Warner Bros. Discovery sues NBA to secure media rights awarded to Amazon
The media company seeks to prevent the NBA from awarding the rights to Amazon, whose games package Warner Bros. Discovery tried to match.
Warner Bros. Discovery sued the National Basketball Association on Friday as it tries to maintain broadcast rights for a package of live games.
“Given the NBA’s unjustified rejection of our matching of a third-party offer, we have taken legal action to enforce our rights,” the company’s TNT Sports unit said in a statement. “We strongly believe this is not just our contractual right, but also in the best interest of fans who want to keep watching our industry-leading NBA content with the choice and flexibility we offer them through our widely distributed WBD video-first distribution platforms — including TNT and Max.”
The media company seeks to prevent the NBA from awarding the rights to Amazon, whose games package Warner Bros. Discovery tried to match, or aims to win monetary damages.
The NBA said Wednesday it had reached agreements with Disney, Comcast’s NBCUniversal and Amazon on three different packages of games, ending its nearly 40-year relationship with Warner Bros. Discovery’s Turner Sports. The 11-year media rights deal is worth roughly $77 billion — a massive increase over the previous agreement as the value of live sports booms.

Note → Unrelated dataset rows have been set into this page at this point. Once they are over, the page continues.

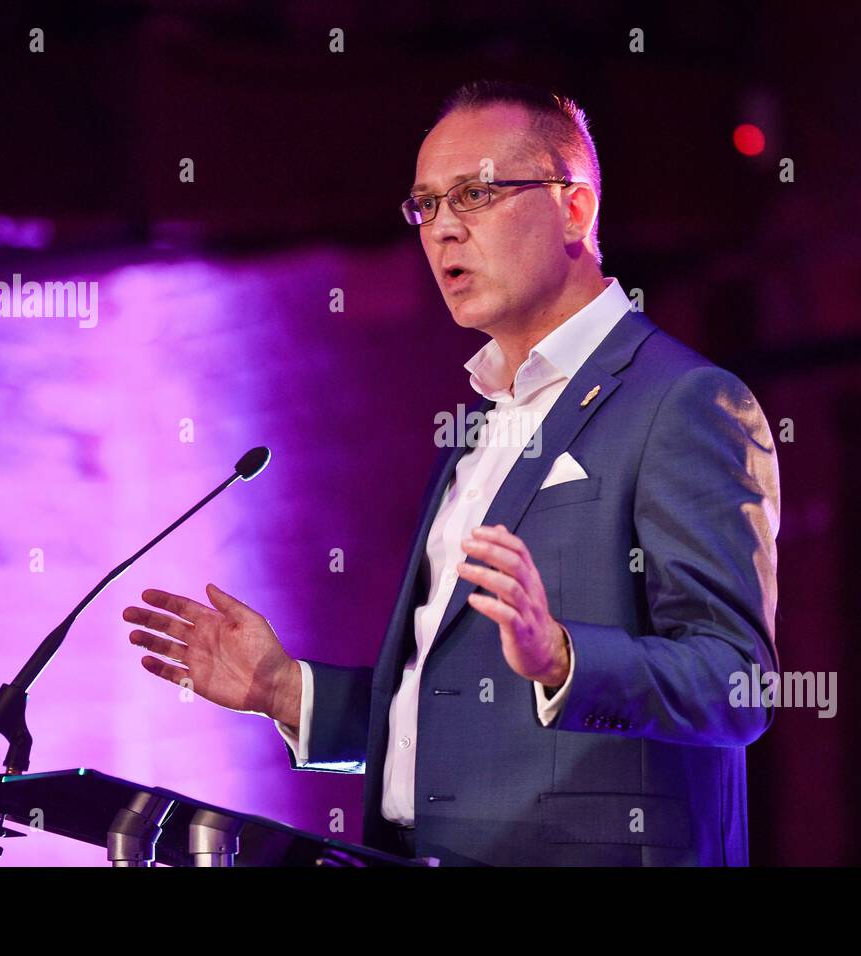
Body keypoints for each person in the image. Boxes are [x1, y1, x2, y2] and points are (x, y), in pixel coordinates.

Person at [123, 79, 781, 866]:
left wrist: (567, 658)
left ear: (575, 209)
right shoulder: (480, 425)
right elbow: (456, 716)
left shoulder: (683, 402)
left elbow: (738, 682)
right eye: (426, 206)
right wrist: (286, 692)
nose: (442, 231)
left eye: (476, 194)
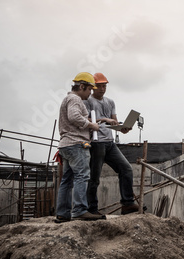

In response to the suit, NBA spokesman Mike Bass said “Warner Bros. Discovery’s claims are without merit and our lawyers will address them.”
Warner Bros. Discovery said earlier this week it submitted paperwork to the league to match one of the packages, which people familiar with the matter identified as the $1.8 billion-per-year group of games earmarked for Amazon. The tech giant’s deal includes regular-season games, the in-season tournament, and some playoff games. The NBA granted Warner Bros. Discovery matching rights when it signed its previous media deal in 2014. The provision is meant to give an incumbent company the right of last refusal to maintain its position as a media partner.
But Warner Bros. Discovery’s decision to match the Amazon package, rather than the $2.5-billion-per-year NBCUniversal agreement, caused the league to say Wednesday that the matching rights are invalid. Warner Bros. Discovery’s offer for that package involves airing the NBA games on its cable network TNT and simulcasting them on its streaming service, Max. That’s not an apples-to-apples comparison to Amazon Prime Video, which is a streaming-only service, the league argued.
Warner Bros. Discovery argued in a court filing Friday that its matching rights should still apply to the Amazon package because many of the games in that package previously aired on cable TV.
“The MRE (Matching Rights Exhibit) further provides that, ”[i]n the event that TBS Matches a Third Party Offer that includes Cable Rights” and no other Incumbent matches, then TBS shall have the exclusive right and obligation to exercise the Cable Rights provided for (and on the same terms set forth) in the Third Party Offer,” Warner Bros. Discovery wrote in its court filing. “That is exactly what happened here: Amazon made an offer for Cable Rights as defined in the MRE, and TBS matched it. But, in breach of the Agreement, the NBA has refused to honor TBS’s match.”